WHAT YOU SHOULD DO: Render the rows below as a JSON list of strings with one string per line, and leave out any blank lines.

PROVIDED MATERIAL:
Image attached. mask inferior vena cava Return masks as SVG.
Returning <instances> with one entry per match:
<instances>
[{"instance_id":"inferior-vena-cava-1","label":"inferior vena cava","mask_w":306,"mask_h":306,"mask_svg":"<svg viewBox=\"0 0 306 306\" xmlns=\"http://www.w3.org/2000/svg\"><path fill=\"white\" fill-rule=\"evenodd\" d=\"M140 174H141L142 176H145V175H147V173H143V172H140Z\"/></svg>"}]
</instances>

ANSWER FOR THIS EXERCISE:
[
  "Image attached. mask inferior vena cava Return masks as SVG.",
  "Returning <instances> with one entry per match:",
  "<instances>",
  "[{\"instance_id\":\"inferior-vena-cava-1\",\"label\":\"inferior vena cava\",\"mask_w\":306,\"mask_h\":306,\"mask_svg\":\"<svg viewBox=\\\"0 0 306 306\\\" xmlns=\\\"http://www.w3.org/2000/svg\\\"><path fill=\\\"white\\\" fill-rule=\\\"evenodd\\\" d=\\\"M140 174H141L142 176H145V175H147V173H143V172H140Z\\\"/></svg>\"}]",
  "</instances>"
]